Unentrinnbarkeit des Mittelmaßes also — und darüber so viele Worte? Natürlich nicht, sondern Erkenntnis darüber. Und sie wäre denn auch der nicht ganz so geringe Gewinn des Abends — vielleicht auch für den Autor. Zwischen der gezeigten Normunterwerfung und der gemeinten sozialen Unterdrückung vermittelt die Sprache. Es ist Sprache aus der Welt der Angestellten, die Regenass genau kennt — aber er kennt sie so gut, daß er ungenau wird, nur noch die Hülsen verwendet Und es ist die Sprache der Hundeabrichter, ein nahezu unverhüllt faschistoides Unterwerfungsvokabular: „ ... Schärfe durch Züchtung ...“, „ ... im Kriechen große Geschicklichkeit, ..... Krieche als verschärfter Zwang ...“, „... Widersetzlichkeit wirkungslos ...“, „ ... Schönheit der Arbeit ...“, „ ... zu seinem Führer blindes Vertrauen ...“. Aber: der Hundeabrichter Paul benutzt diese Sprache, kompensiert damit Triebverdrängung (denn auch der Drang nach Höherem, zur Chefetage, ist ja ein Trieb).
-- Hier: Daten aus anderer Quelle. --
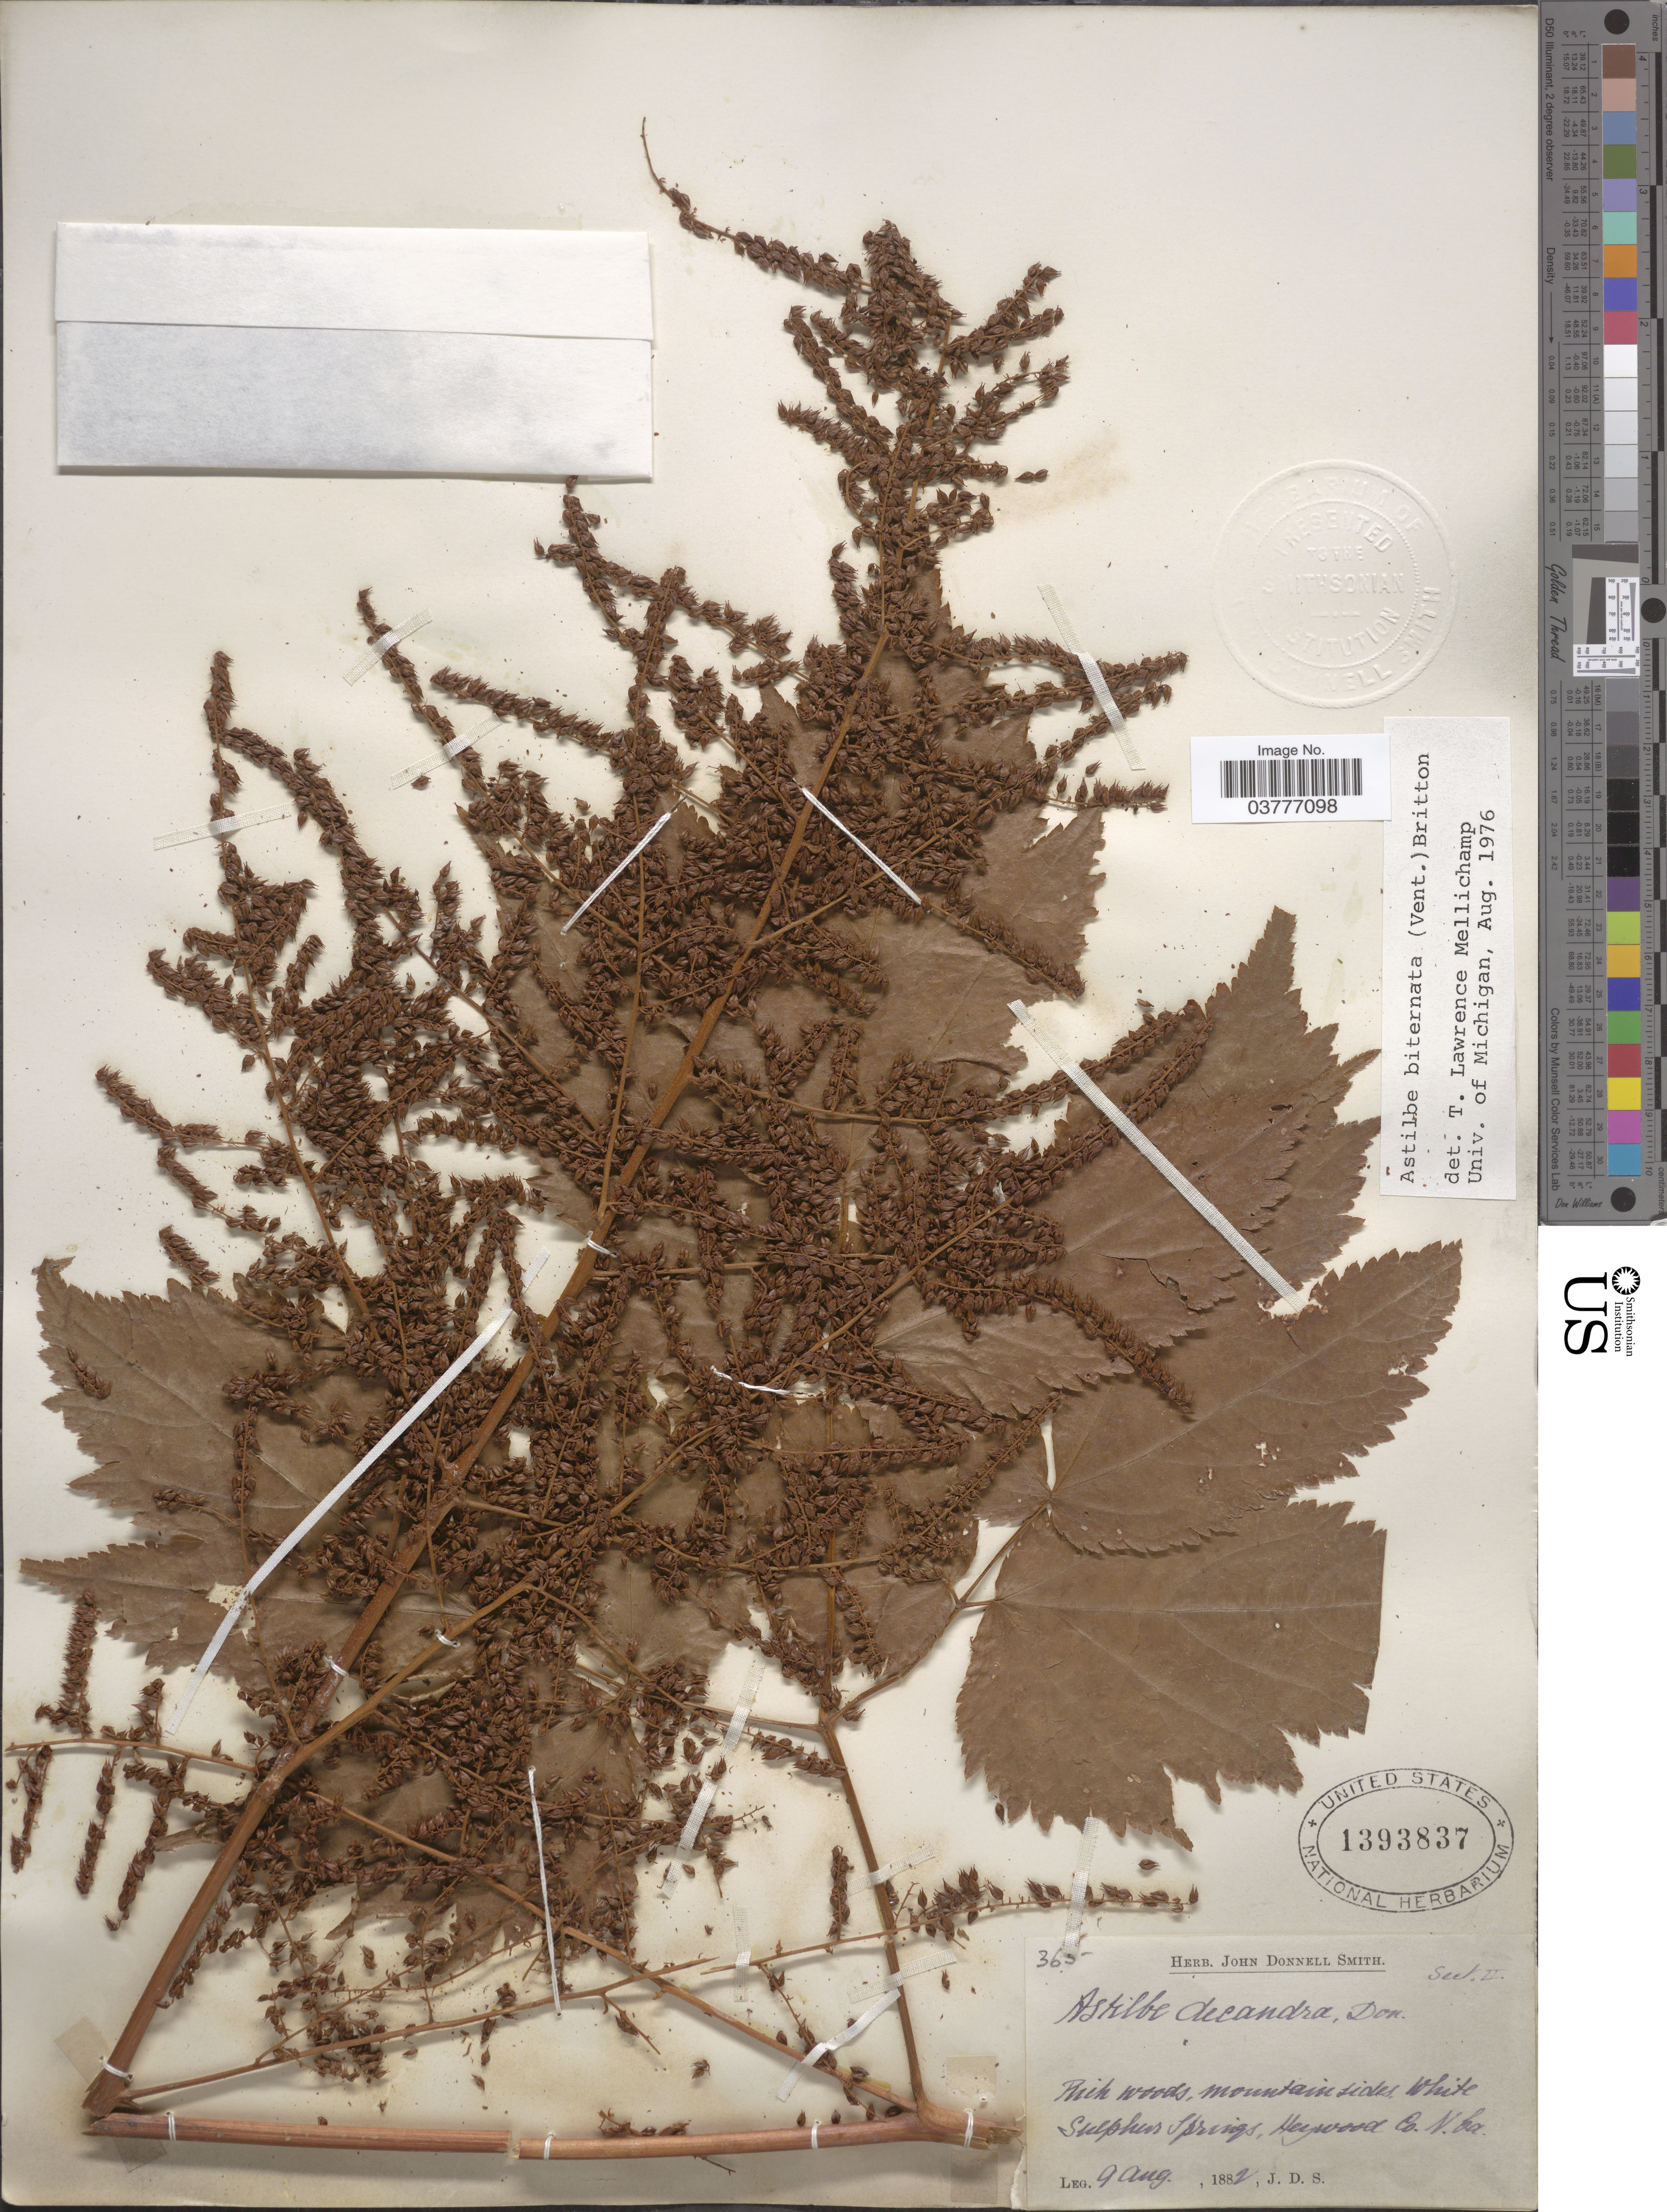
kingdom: Plantae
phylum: Tracheophyta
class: Magnoliopsida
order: Saxifragales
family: Saxifragaceae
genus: Astilbe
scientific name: Astilbe biternata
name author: (Vent.) Britton ex Kearney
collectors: J. Donnell Smith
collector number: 365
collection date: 1882-08-09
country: United States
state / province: North Carolina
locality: Rich woods, mountain sides. White Sulphur Springs, Heywood Co.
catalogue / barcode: US 1393837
Damit wird die Vierer-Konstellation nicht typisch, sondern klinisch: als sogenannter Anschneider, als Jagdhund, der die Beute reißt — die Frau seines Chefs —, verletzt er nur Triebnormen, zeigt er nur Fehlverhalten. Dafür wird er bestraft. Das gesellschaftliche Faktum des hündischen Untertanen ist reduziert auf ein Verhaltensmodell. Die soziale Ursache wird wider besseres Wissen nur läppisch gestreift oder als bekannt vorausgesetzt. Diese Verdrängung ist im Stück nicht gestaltet, wird von ihm aber als unbewältägte Realität mitgeführt. Und da liegt der Hund begraben.